Hmm. Maybe that's why it was so difficult to hear any improvement. Little or no difference - in the thickness of conductor - to your old cables. Did you try the 3.5 sq mm option?

Mmmhh, there are other factors, as important and perhaps more so.

It has been argued that for the average home speaker/amplifier interface anything above 1.5mm sq.mm is overkill and of little practical use. Dielectric (insulation) is also important and the differences in materials are measurable. PVC being one of the least suited materials with air (no insulation) being the ideal but hardly practical. Insulation being sometimes blamed for the 'smearing' effect.

Then there is the arrangement of conductors, also measurable. Spaced, parallel, litz etc etc.

Then there is the make up of the conductor ... stranded, solid core, stranded and solid combined, copper, silver plated copper, spacing of the conductors themselves ie. bundles, flat and solid, wound around an air tube or air tubes etc.

The naysayers will as always argue that none of the above is within the realms of the audible in normal home hifi length.

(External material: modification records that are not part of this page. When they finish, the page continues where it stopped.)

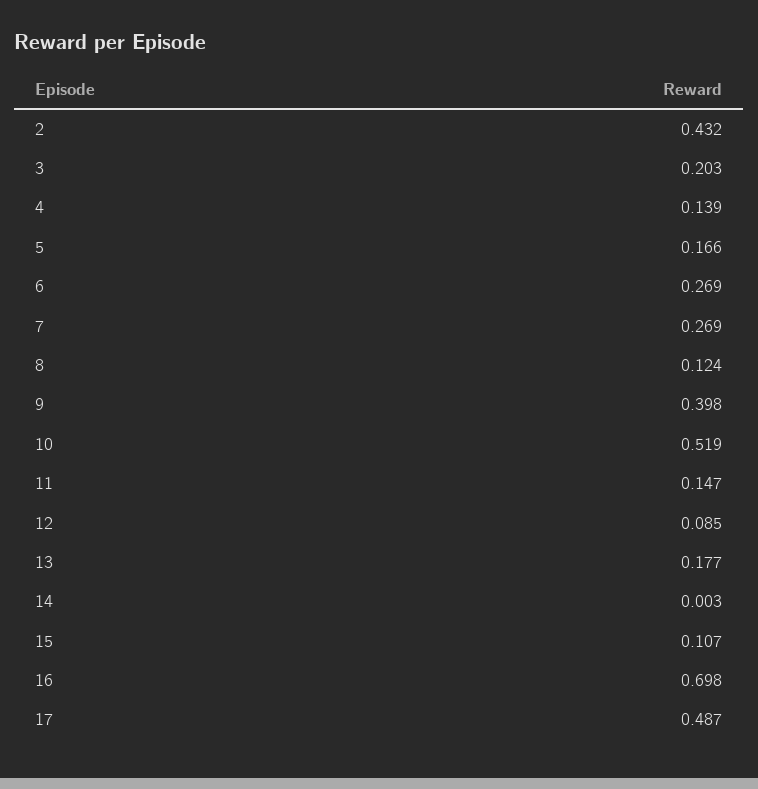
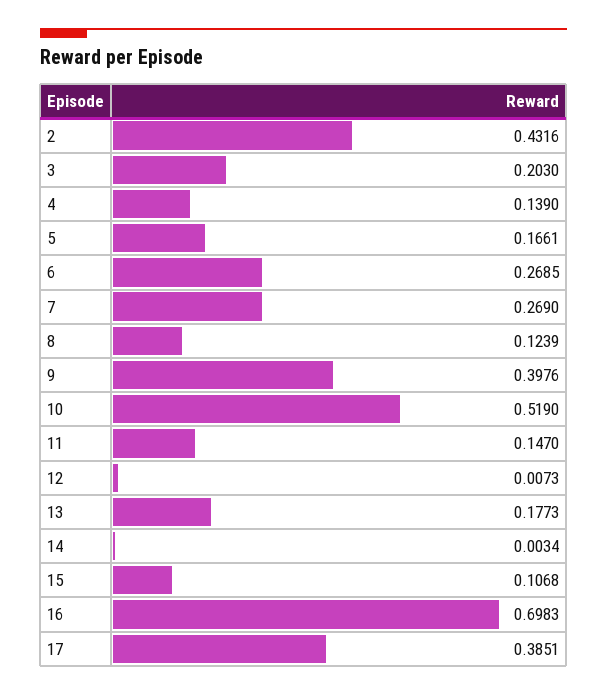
12: 0.085 -> 0.0073
17: 0.487 -> 0.3851

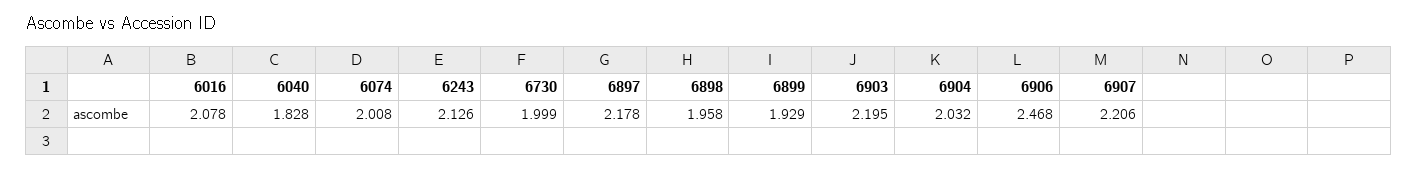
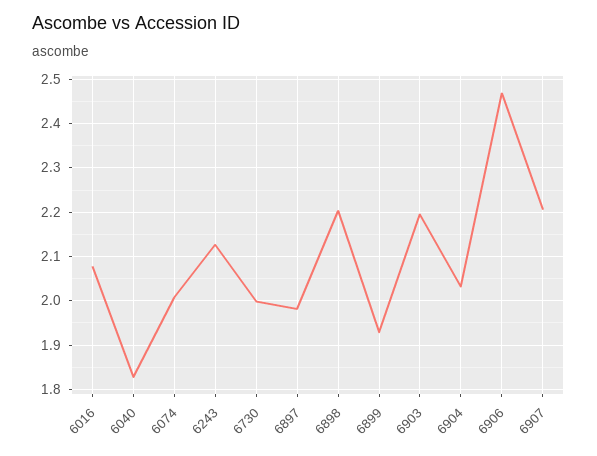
6897: 2.178 -> 1.98
6898: 1.958 -> 2.2

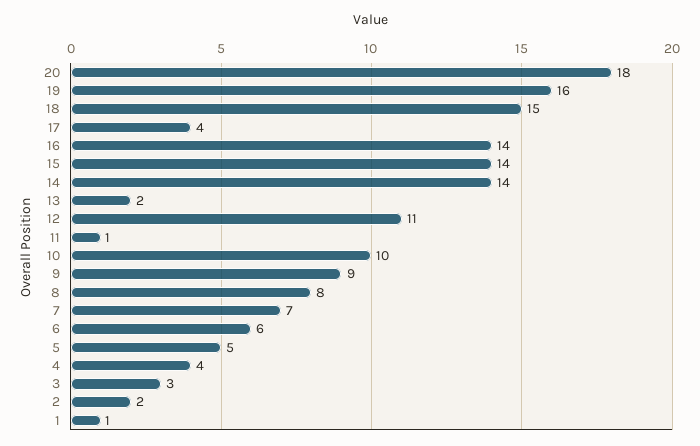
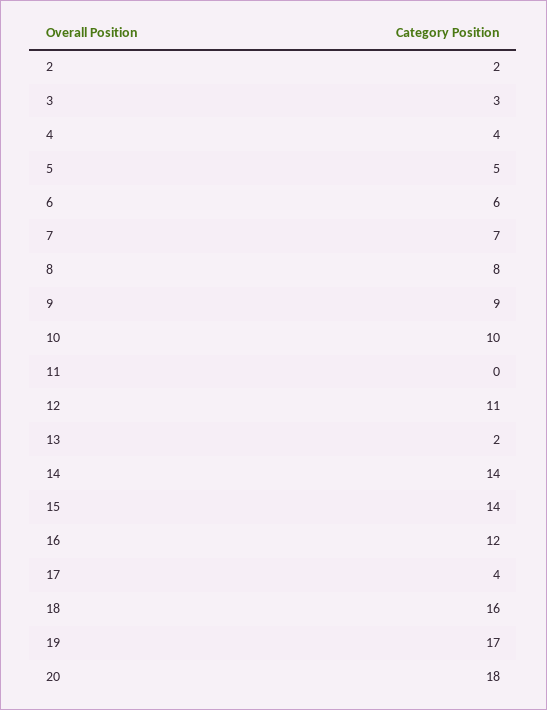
19: 16 -> 17
18: 15 -> 16
16: 14 -> 12
11: 1 -> 0
1: 1 -> none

The ones that actually have used different cables as opposed to use google searches as scientific evidence will probably be able to tell the accumulated effects such differences of construction can have.

Best to find out for yourself rather than take my or anybody elses word for it.

Why not make your own cable and combine some of the (reported) best practices?

Should be fun and much cheaper.

To put it all in context though, any changes will be very subtle unless you use the thinnest bellwire you can find which will have the archetypal valve amplifier affect at the frequency extremes will most speakers as TrevC recently pointed out (one of the few things TrevC often points out that I do agree with).

Still, if you have a well sorted system and possess acute hearing it is my humble opinion that playing with cables (both speaker and interconnect) can indeed provide very subtle tone controls except that any control will sway the minus (-) way with the exception of the lack of electrical control allowed by the amplifier on the driver due TrevC's example.